→ What is required:
From the thread below about car headlight output, answer:
1. How many lumens does Roy82 estimate each 55W headlight bulb produces?
2. What wattage range does Lynx_Arc give for car headlights?
3. How many lumens does illuminator196972 suggest for high beams?

→ Article:
# How much light does a car produce?



## wuyeah (Nov 24, 2005)

Just one of my curiosity. How much Lumens does a regular car high beam produce? LED or Incandescent. 

Does car high beam produce more than Surefire M6??


----------



## Roy82 (Nov 24, 2005)

As a pretty crude estimate, I'd say each headlight bulb (55W) would be say 1200 lumens. 

On high beam (60W or a separate 100W globe) it may be higher than 2500 lumens with the 100W. That'd depend on the car what bulb(s) are in there. 

Think the brightest the M6 gets, according to Surefire is 500 lumens. So I think the car wins.

Someone else will probably have some better numbers than me, hopefully I'm not too far off and embarrass myself on my first post!


----------



## Lynx_Arc (Nov 24, 2005)

You can take as a rough estimate the wattage of the bulbs and compare. Car headlights range from 50watt low beam to 100watts high beam. The focus on headlights it less than nominal for a flashlight as a lot of light is scattered purposely on low beam and a tighter flood on high beam that most flashlight makers find useful on high output lights such as the thor versions. Comparing them to flashlights is not entirely easy or useful.


----------



## illuminator196972 (Nov 24, 2005)

Roy I would say 500 to 1000 lumens on high beams.


----------



## 270winchester (Nov 24, 2005)

H4 automotive bulbs routinely go up to 130watt don't they? I have seen a lot of cars with bulbs that rival that of the thor spotlights, but two of them. Well, that's before car companies widely started using HID modules....

[Stored entries]

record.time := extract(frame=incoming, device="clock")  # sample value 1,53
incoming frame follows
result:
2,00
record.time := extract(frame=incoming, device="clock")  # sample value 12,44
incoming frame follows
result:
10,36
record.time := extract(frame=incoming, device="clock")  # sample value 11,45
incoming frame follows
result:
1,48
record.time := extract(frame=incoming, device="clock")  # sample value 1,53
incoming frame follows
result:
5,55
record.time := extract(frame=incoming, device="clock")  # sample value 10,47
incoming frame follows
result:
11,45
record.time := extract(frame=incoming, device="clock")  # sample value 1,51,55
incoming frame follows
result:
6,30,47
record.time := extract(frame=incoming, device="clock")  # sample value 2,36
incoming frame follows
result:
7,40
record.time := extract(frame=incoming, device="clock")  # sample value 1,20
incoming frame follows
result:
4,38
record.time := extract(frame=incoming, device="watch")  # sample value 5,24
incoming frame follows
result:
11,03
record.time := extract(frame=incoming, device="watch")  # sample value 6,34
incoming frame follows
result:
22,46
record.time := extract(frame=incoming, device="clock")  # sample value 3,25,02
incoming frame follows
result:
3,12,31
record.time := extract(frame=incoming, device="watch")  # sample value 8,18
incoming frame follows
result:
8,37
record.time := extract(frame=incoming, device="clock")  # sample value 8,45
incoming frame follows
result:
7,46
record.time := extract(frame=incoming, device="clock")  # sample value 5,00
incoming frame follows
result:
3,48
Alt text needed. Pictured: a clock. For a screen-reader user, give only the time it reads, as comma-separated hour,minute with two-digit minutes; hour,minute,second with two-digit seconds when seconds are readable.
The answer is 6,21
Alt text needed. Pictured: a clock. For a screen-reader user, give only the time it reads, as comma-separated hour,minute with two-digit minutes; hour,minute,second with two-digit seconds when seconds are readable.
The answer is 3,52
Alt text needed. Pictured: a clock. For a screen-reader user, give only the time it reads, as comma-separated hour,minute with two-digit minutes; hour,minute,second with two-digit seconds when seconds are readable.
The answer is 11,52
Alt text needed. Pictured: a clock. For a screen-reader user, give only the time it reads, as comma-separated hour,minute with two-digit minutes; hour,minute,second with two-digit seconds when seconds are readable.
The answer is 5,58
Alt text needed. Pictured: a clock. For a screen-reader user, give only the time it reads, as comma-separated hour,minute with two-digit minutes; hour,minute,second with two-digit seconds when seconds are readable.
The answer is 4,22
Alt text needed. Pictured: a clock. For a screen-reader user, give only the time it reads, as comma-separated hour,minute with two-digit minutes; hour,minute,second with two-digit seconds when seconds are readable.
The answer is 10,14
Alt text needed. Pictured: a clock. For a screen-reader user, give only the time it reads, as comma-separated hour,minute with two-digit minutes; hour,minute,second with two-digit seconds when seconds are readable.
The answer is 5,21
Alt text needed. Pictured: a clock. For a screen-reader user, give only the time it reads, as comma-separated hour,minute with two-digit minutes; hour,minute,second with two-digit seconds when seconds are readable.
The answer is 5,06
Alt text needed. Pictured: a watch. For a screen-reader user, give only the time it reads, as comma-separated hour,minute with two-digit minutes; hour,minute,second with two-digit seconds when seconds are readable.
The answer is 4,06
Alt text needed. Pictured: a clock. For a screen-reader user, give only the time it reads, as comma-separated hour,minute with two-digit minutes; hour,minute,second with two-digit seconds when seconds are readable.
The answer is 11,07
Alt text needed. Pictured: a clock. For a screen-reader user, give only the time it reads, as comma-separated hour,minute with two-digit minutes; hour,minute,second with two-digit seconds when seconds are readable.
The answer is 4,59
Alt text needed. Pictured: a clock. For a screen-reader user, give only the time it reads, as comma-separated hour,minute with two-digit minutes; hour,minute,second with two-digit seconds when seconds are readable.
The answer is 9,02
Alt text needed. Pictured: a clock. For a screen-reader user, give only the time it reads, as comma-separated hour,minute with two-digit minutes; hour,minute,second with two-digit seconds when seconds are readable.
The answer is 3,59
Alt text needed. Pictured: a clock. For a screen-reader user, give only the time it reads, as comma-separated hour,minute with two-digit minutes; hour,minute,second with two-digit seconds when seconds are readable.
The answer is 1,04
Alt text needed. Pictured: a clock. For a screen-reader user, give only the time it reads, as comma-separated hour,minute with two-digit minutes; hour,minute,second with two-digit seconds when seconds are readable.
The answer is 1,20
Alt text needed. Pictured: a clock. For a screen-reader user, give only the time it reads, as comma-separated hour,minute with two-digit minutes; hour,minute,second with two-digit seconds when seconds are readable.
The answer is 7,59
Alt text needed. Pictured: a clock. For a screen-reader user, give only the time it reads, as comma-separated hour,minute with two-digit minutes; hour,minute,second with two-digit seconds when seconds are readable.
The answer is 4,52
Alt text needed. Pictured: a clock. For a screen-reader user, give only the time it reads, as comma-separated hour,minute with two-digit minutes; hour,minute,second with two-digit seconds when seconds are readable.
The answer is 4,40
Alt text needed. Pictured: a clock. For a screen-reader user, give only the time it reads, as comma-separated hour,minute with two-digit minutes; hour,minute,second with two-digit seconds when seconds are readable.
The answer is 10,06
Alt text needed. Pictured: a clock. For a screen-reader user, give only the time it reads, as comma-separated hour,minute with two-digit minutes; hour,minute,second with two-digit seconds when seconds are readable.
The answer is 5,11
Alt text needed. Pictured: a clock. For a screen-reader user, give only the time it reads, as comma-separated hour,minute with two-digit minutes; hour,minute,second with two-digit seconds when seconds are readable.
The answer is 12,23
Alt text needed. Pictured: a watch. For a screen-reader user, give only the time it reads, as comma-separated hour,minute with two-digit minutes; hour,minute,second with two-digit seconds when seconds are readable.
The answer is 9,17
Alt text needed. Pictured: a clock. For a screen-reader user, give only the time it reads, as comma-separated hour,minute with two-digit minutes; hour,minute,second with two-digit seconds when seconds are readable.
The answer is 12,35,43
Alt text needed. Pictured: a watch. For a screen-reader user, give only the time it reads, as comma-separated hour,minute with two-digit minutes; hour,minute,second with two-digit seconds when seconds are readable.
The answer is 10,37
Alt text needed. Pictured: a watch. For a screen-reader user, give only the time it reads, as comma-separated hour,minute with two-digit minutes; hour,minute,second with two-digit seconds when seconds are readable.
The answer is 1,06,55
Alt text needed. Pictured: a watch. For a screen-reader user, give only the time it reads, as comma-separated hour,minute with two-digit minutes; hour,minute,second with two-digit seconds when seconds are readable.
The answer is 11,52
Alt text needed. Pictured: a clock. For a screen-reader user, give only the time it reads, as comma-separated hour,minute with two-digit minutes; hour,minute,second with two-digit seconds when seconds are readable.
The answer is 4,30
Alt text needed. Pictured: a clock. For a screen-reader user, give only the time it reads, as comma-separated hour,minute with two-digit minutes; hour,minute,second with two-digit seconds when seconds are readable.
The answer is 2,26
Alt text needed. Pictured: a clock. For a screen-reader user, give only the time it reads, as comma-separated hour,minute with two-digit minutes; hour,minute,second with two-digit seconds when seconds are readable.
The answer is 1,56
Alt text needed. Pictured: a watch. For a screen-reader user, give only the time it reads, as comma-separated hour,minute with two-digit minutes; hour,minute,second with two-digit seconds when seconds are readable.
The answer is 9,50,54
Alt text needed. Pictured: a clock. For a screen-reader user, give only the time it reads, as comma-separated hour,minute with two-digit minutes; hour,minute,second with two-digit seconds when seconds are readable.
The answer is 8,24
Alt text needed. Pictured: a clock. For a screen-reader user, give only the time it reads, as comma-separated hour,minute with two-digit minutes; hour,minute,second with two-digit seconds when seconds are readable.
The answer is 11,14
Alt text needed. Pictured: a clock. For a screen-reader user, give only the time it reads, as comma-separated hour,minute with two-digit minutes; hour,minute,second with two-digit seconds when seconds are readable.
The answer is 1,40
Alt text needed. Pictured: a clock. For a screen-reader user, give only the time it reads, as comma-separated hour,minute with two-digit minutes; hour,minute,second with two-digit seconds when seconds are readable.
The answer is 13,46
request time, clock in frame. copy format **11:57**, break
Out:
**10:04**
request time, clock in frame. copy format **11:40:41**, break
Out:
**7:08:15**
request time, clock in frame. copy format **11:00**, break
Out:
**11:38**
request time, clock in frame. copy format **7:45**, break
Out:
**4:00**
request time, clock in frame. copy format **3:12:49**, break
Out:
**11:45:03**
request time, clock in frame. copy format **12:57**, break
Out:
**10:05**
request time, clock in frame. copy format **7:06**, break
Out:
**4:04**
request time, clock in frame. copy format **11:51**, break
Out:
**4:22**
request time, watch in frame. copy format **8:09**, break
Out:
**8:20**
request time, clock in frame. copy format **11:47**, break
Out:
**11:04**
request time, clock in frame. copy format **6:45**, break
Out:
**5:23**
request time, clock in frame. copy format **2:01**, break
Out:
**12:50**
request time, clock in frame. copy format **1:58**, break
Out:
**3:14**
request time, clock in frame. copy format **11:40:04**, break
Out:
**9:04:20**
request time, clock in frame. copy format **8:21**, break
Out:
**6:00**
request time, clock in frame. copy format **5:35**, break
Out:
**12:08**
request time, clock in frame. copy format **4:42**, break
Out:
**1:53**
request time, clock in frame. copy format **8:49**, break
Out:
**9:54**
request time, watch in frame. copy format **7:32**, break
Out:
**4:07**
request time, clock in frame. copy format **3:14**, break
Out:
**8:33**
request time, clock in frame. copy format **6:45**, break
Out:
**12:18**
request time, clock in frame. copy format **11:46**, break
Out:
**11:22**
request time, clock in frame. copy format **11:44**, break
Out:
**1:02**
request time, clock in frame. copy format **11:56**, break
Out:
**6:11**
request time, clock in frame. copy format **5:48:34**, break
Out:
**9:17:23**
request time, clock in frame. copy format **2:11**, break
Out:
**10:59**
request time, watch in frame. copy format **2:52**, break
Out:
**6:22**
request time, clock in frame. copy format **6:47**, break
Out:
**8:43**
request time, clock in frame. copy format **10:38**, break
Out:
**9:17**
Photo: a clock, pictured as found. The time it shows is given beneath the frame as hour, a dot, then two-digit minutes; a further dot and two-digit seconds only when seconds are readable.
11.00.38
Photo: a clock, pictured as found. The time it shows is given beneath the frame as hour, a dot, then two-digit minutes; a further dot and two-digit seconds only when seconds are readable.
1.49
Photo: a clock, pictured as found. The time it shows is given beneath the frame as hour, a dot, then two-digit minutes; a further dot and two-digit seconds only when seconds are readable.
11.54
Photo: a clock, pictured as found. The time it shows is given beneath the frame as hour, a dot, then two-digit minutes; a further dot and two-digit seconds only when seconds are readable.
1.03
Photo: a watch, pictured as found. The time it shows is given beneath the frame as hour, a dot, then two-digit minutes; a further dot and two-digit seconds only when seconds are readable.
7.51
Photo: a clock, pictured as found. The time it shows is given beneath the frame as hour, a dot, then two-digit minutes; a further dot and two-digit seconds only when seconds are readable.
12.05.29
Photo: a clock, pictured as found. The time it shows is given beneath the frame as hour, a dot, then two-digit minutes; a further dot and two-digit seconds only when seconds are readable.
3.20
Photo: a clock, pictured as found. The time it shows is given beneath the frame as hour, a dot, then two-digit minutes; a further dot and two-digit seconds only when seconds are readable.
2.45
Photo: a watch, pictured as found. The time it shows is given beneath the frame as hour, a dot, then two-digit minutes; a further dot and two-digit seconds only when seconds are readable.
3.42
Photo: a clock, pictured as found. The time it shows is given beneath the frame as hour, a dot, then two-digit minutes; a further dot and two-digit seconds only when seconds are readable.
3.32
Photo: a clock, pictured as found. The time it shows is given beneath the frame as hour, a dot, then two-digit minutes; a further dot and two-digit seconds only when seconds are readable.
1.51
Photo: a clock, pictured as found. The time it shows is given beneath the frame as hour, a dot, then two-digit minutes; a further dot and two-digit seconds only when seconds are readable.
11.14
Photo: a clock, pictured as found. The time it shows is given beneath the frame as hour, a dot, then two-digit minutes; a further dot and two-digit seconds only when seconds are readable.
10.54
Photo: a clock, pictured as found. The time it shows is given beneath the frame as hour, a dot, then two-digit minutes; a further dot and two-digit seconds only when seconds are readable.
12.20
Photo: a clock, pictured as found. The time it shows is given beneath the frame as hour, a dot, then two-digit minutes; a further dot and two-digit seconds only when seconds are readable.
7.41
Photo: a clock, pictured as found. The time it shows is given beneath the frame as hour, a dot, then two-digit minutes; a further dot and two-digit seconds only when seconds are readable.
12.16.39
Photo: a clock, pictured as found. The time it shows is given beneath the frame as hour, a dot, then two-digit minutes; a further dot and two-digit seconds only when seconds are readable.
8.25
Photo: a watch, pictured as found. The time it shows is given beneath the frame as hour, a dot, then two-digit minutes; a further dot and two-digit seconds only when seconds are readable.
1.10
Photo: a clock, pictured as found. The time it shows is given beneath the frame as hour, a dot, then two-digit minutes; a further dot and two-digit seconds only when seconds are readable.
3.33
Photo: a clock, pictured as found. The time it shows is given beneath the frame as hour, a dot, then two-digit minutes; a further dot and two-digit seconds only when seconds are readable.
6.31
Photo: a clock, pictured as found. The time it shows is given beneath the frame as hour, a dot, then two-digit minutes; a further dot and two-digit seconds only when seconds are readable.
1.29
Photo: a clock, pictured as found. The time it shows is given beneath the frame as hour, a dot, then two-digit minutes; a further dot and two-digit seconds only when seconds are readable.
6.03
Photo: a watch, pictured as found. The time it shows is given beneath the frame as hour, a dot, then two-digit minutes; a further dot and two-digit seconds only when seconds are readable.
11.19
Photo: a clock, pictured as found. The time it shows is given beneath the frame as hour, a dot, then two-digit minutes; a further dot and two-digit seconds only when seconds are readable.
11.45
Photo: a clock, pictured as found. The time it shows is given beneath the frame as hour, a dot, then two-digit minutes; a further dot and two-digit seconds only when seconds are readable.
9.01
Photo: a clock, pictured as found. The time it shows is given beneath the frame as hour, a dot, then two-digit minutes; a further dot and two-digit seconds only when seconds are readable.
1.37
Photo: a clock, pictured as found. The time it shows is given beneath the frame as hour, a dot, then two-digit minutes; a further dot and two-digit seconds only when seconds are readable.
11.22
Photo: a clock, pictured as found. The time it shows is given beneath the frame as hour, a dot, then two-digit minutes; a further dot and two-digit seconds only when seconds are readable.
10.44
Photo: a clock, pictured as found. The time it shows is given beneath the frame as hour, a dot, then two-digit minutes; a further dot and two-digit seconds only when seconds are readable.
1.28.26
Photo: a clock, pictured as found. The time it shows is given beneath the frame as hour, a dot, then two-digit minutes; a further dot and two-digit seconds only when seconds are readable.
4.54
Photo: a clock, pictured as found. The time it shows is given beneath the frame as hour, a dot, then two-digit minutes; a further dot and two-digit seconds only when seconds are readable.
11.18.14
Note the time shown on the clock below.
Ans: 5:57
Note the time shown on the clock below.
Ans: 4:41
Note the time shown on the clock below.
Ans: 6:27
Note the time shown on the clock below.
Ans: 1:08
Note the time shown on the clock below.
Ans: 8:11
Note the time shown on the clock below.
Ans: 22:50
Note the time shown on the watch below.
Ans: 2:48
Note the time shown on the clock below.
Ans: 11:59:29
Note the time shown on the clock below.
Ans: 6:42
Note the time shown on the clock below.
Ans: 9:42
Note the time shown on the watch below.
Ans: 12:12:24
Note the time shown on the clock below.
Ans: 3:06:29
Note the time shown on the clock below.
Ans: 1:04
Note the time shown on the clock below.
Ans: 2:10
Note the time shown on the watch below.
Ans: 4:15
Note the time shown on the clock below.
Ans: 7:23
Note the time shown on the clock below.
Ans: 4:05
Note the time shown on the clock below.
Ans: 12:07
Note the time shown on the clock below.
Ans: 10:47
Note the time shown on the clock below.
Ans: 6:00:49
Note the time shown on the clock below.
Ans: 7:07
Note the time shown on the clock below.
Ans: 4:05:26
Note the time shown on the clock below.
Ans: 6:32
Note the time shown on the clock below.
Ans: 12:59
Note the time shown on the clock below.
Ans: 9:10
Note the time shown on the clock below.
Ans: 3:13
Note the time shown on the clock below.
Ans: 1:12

→ The completed task:
1. About 1200 lumens.
2. From 50 watts on low beam to 100 watts on high beam.
3. 500 to 1000 lumens.